Erzurum, kehribar, Oltu, damla ve daha birçok zarar görmüş ya da kırılmış değerli tespih taşlarını tekrar onararak can verdiğini aktaran Bülbül, ayrıca birbirinden değerli tespihleri de atölyede satışa sunduklarını ifade etti.
Şanlıurfa’da bir esnaf tespihçilik mesleğine farklı bir boyut kazandırarak hastaneye dönüştürdüğü baba yadigarı 30 metrekarelik atölyede, kırık ve zarar görmüş tespih taşlarını özel teknolojik araçlarla onararak can veriyor.

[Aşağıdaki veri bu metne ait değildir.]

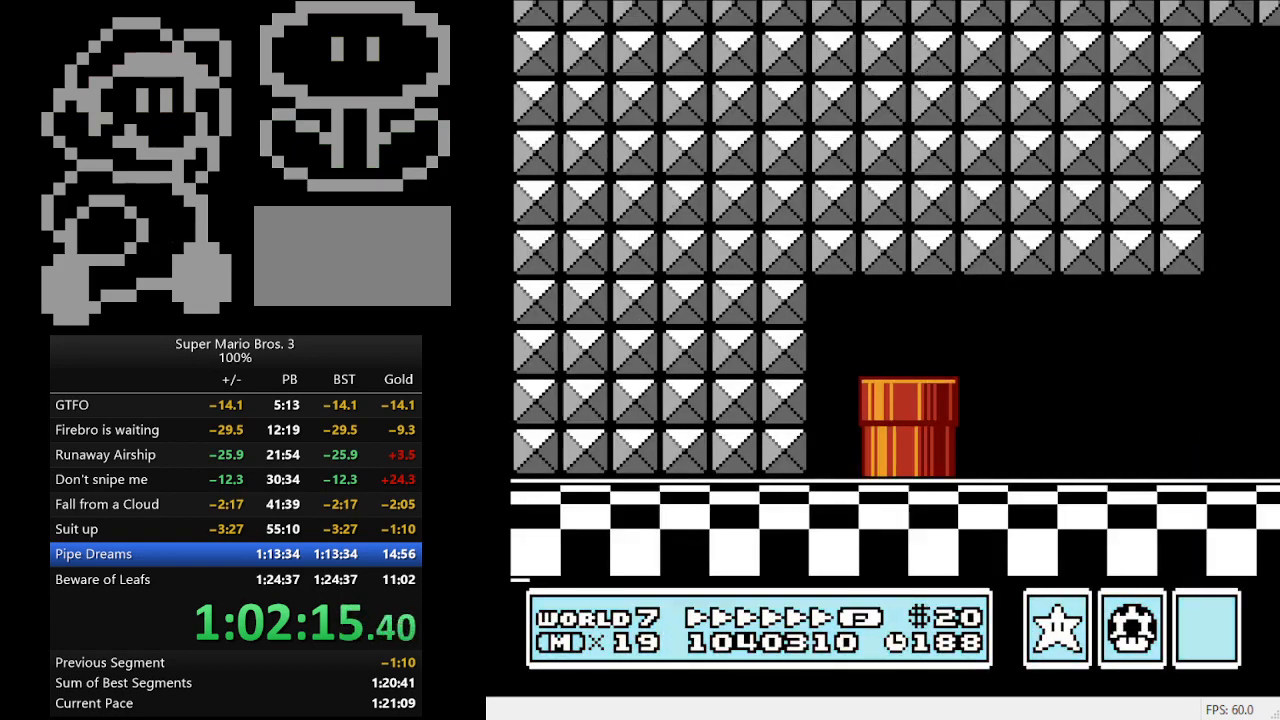
{"buttons": ["B", "DPAD_RIGHT"], "events": []}
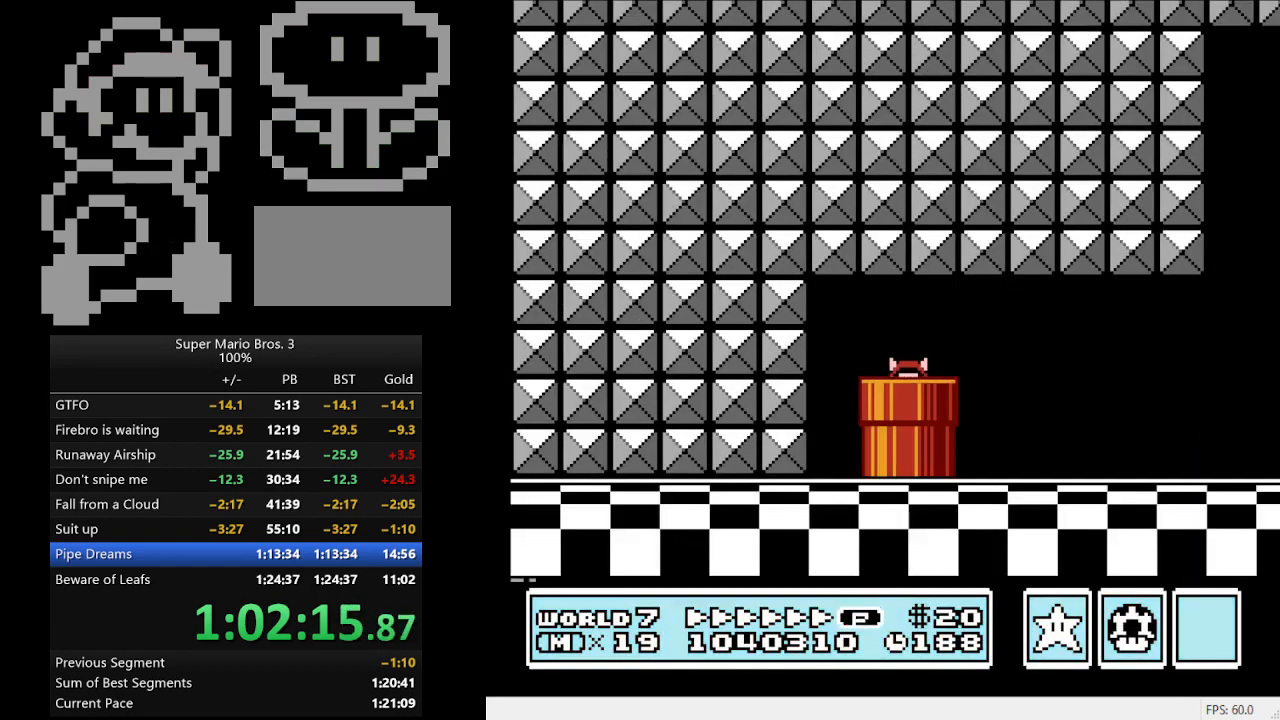
{"buttons": ["B", "DPAD_RIGHT"], "events": []}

Şanlıurfa’da çocukluğundan itibaren merak saldığı baba mesleğini sürdüren 32 yaşındaki tespihçi Özer Erbülbül, ‘Tespih Hastanesi’ diye adlandırdığı 30 metrekarelik atölyesinde kırık ve zarar görmüş tespih taşlarını özel teknolojik araçlarla onararak can veriyor. 25 yıldır mesleğini sürdürdüğünü ve tespihçiliğe farklı bir boyut kazandırmak istediklerini belirten Erbülbül, bu yüzden atölyeye ‘Tespih Hastanesi’ diye isim verdiğini söyledi. Müşteriler tarafından tamir için getirilen Erzurum, kehribar, Oltu, damla ve daha birçok zarar görmüş ya da kırılmış değerli tespih taşlarını tekrar onararak can verdiğini aktaran Bülbül, ayrıca birbirinden değerli tespihleri de atölyede satışa sunduklarını ifade etti. Erbülbül, tespih fiyatlarının da 5 ile 10 bin lira arasında değiştiğini söyledi.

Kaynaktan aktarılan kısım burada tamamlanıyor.